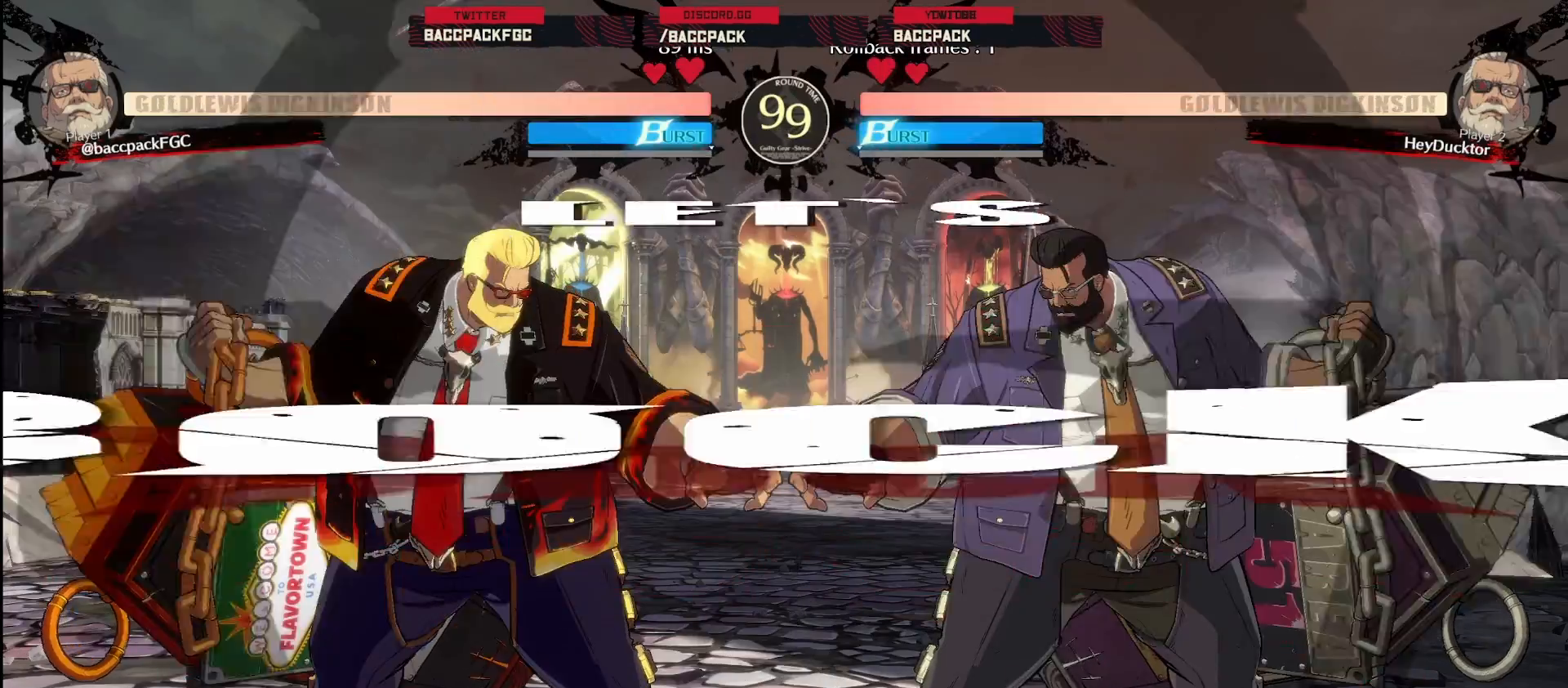
{"buttons": ["DPAD_LEFT"], "events": [[33, "SQUARE", "down"], [83, "SQUARE", "up"], [150, "SQUARE", "down"], [183, "DPAD_RIGHT", "up"], [217, "SQUARE", "up"], [267, "DPAD_RIGHT", "down"], [350, "DPAD_RIGHT", "up"], [383, "DPAD_LEFT", "down"], [417, "CIRCLE", "down"], [500, "CIRCLE", "up"]]}
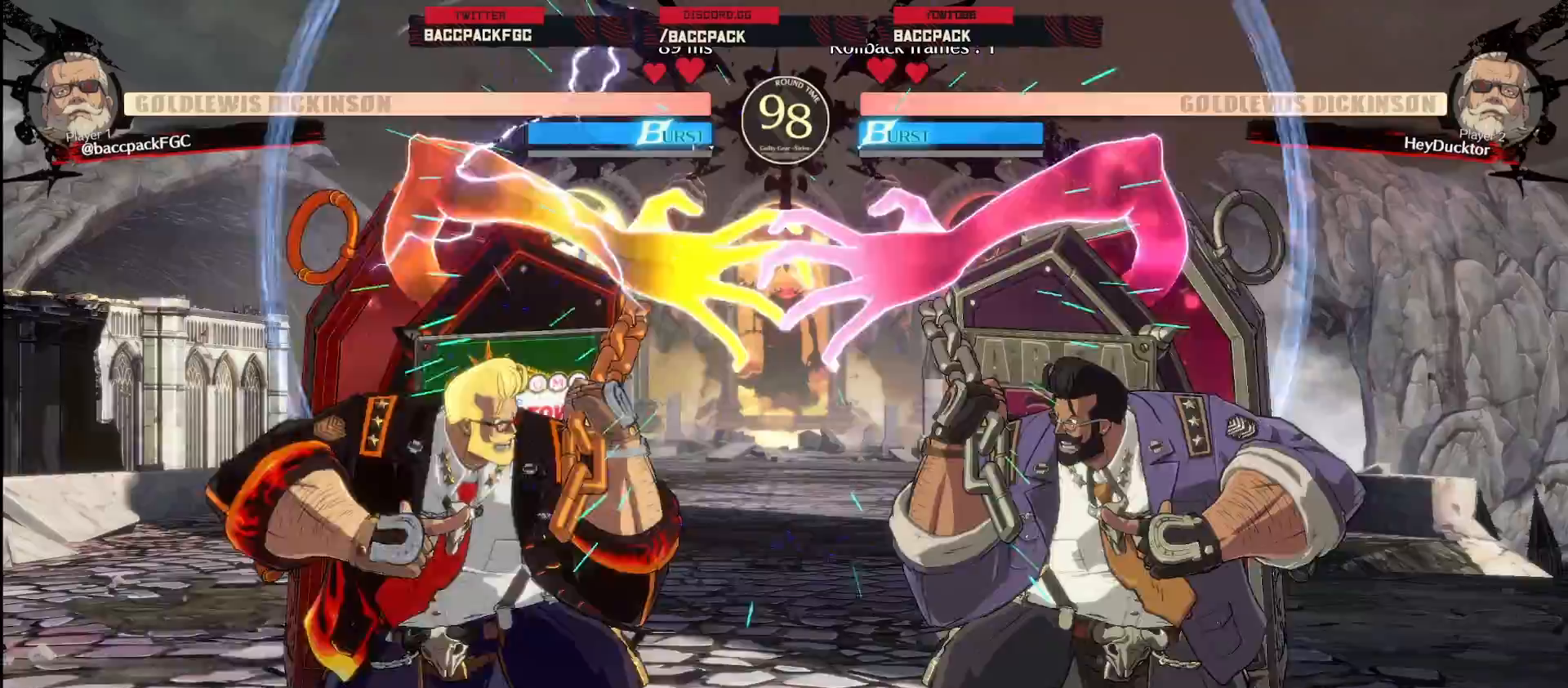
{"buttons": ["DPAD_LEFT"], "events": []}
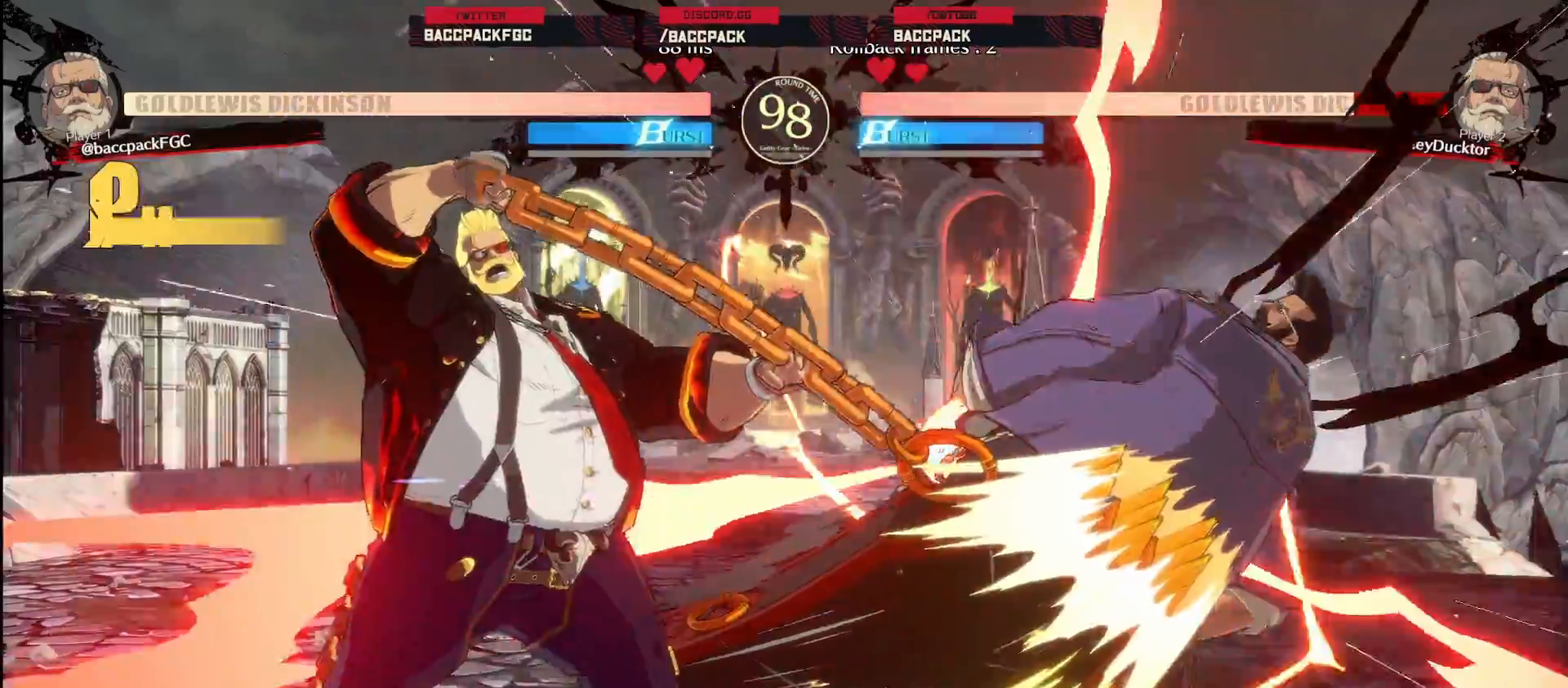
{"buttons": [], "events": [[367, "DPAD_LEFT", "up"]]}
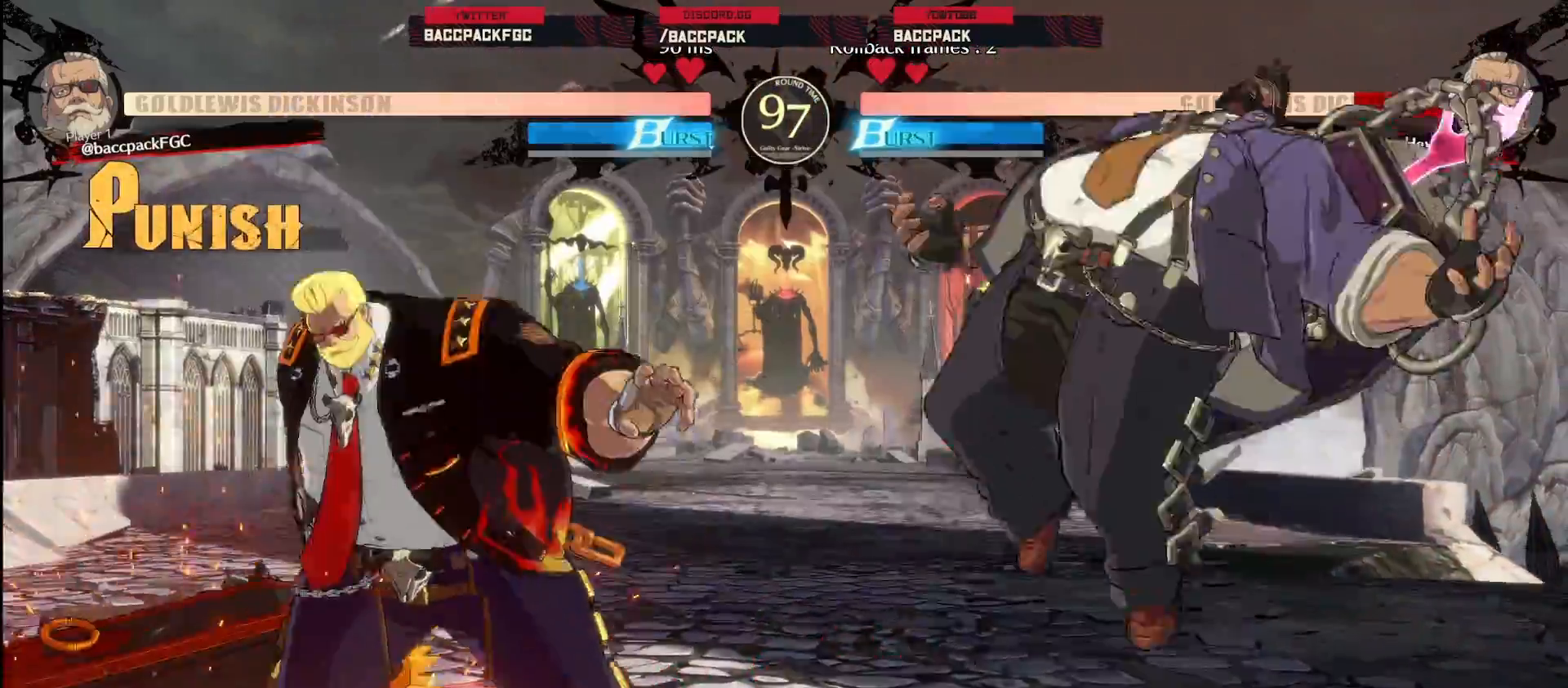
{"buttons": [], "events": [[50, "DPAD_RIGHT", "down"], [100, "DPAD_RIGHT", "up"], [183, "DPAD_RIGHT", "down"], [383, "DPAD_RIGHT", "up"], [433, "SQUARE", "down"], [483, "SQUARE", "up"]]}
══════════════════════════════
YOUR INSTRUCTIONS
Retype the listing exactly and drop the pictures.

RESPONSE BELOW
{"buttons": ["DPAD_LEFT"], "events": [[33, "SQUARE", "down"], [83, "SQUARE", "up"], [150, "SQUARE", "down"], [183, "DPAD_RIGHT", "up"], [217, "SQUARE", "up"], [267, "DPAD_RIGHT", "down"], [350, "DPAD_RIGHT", "up"], [383, "DPAD_LEFT", "down"], [417, "CIRCLE", "down"], [500, "CIRCLE", "up"]]}
{"buttons": ["DPAD_LEFT"], "events": []}
{"buttons": [], "events": [[367, "DPAD_LEFT", "up"]]}
{"buttons": [], "events": [[50, "DPAD_RIGHT", "down"], [100, "DPAD_RIGHT", "up"], [183, "DPAD_RIGHT", "down"], [383, "DPAD_RIGHT", "up"], [433, "SQUARE", "down"], [483, "SQUARE", "up"]]}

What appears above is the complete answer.